Named for the legendary Boston Red Sox baseball player, the tunnel doubles Boston's cross-harbor tunnel capacity from four lanes to
eight. (More)
The Charles River Bridges
The underground Central Artery surfaces near the Fleet Center at Causeway Street
and crosses the Charles River on an elegant 10-lane, cable-stayed bridge. The
bridge, called the Leonard P. Zakim Bunker Hill Bridge, is the widest cable-stayed
bridge in the world, and the first in the United States with an asymmetrical,
hybrid design. The bridge has opened in stages. Four lanes of I-93 Northbound
were opened to traffic in March 2003. Four lanes of I-93 Southbound were opened
in December 2003, with the remaining two lanes schedule to open in early 2005.
Even before it opened, the bridge was recognized as a spectacular new landmark
gateway to downtown Boston. (More)
The I-90 Extension
The Massachusetts Turnpike (I-90) Extension opened to traffic on January 18,
2003. Now, I-90 runs from Seattle, Washington to Logan International Airport in
East Boston. In Massachusetts, the MassPike now runs 138 miles from the New York
border to Route 1A in East Boston.
As a result of the extension commpletion, the MassPike runs from its previous
terminus at I-93 near South Station to underneath railroad tracks, the Fort Point
Channel and South Boston before connecting to the Ted Williams Tunnel. Motorists
from south and west of Boston have for the first time received direct access to
Logan Airport and Massachusetts' North Shore via I-90 eastbound.

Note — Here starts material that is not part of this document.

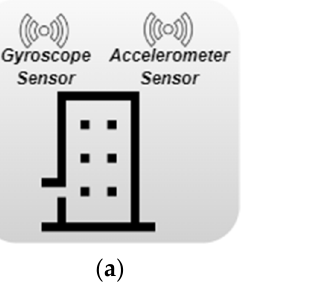
Figure 5. User’s surrounding environments ( a ) at 𝑡 0 and ( b ) at 𝑡 1 .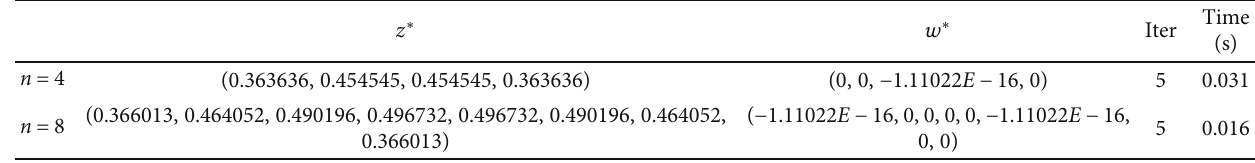
Table 3: Numeric outcomes of the Yu method.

This direct, 3.5 mile route to the airport saves drivers as much as 45 minutes
off the previous route, which involved leaving the MassPike, merging onto the
old Central Artery northbound and then exiting in the North End to take the Callahan
Tunnel to Logan.
The new I-90 interchange in South Boston also provides direct access to the center
of a vital new development area for the Boston seaport, which features the newly
opened Massachusetts Convention Center.
The construction of the I-90 Extension involved some of the most complicated
and challenging engineering on the Central Artery/Tunnel Project. It required
tunnel jacking, the construction of a casting basin for immersed tube tunneling and cut-and-cover tunnel construction.

The Thomas P. O'Neill, Jr. Tunnel (I-93 tunnels)
The Thomas O. O'Neill, Jr. Tunnel (I-93 tunnels), 1.5 miles of underground roadway
from Kneeland Street to Causeway Street that connect to the Leonard P.Zakim Bunker Hill Bridge, opened in 2003. The northbound side opened to traffic on March 29 and the southbound
side opened on December 20. See our Maps page for details.
The reconstruction of I-93 through downtown Boston was enormously complex. Before
heavy construction began, utilities had to be relocated and mitigation measures put in place. Then slurry wall construction began in the mid-1990s, which required underpinning of the existing elevated Central Artery before excavation.
Once I-93 North opened under the footprint of the elevated Central Artery, Big
Dig crews began demolishing the aging elevated highway. That work was finished
in 2004, after southbound traffic was also shifted underground and the Artery
became devoid of vehicles for the first time in half a century.